Task details |
Of the lines below, copy those that hold the word "Layout".

Saved entries
====

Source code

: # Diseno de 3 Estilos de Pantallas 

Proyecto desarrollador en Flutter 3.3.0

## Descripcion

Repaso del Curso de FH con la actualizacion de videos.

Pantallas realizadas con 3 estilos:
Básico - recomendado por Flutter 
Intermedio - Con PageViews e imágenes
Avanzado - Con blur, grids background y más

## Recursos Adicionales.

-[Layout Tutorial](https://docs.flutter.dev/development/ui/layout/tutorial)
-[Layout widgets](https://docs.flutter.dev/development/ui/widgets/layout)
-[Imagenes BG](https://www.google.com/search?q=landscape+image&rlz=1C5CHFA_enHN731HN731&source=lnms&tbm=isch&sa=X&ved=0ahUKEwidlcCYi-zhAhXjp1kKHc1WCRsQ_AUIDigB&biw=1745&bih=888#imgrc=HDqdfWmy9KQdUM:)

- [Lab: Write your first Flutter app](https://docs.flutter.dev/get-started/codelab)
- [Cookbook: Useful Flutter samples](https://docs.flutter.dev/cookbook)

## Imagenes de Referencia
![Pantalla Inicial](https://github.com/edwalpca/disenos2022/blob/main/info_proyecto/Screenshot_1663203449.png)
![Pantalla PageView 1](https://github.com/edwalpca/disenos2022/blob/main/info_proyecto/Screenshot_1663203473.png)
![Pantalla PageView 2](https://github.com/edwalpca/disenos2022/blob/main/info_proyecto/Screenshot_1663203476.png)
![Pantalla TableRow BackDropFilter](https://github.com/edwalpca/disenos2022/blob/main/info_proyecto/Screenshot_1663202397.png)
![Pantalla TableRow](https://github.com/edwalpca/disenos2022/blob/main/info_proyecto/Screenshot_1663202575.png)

====

Answer for the task |
-[Layout Tutorial](https://docs.flutter.dev/development/ui/layout/tutorial)
-[Layout widgets](https://docs.flutter.dev/development/ui/widgets/layout)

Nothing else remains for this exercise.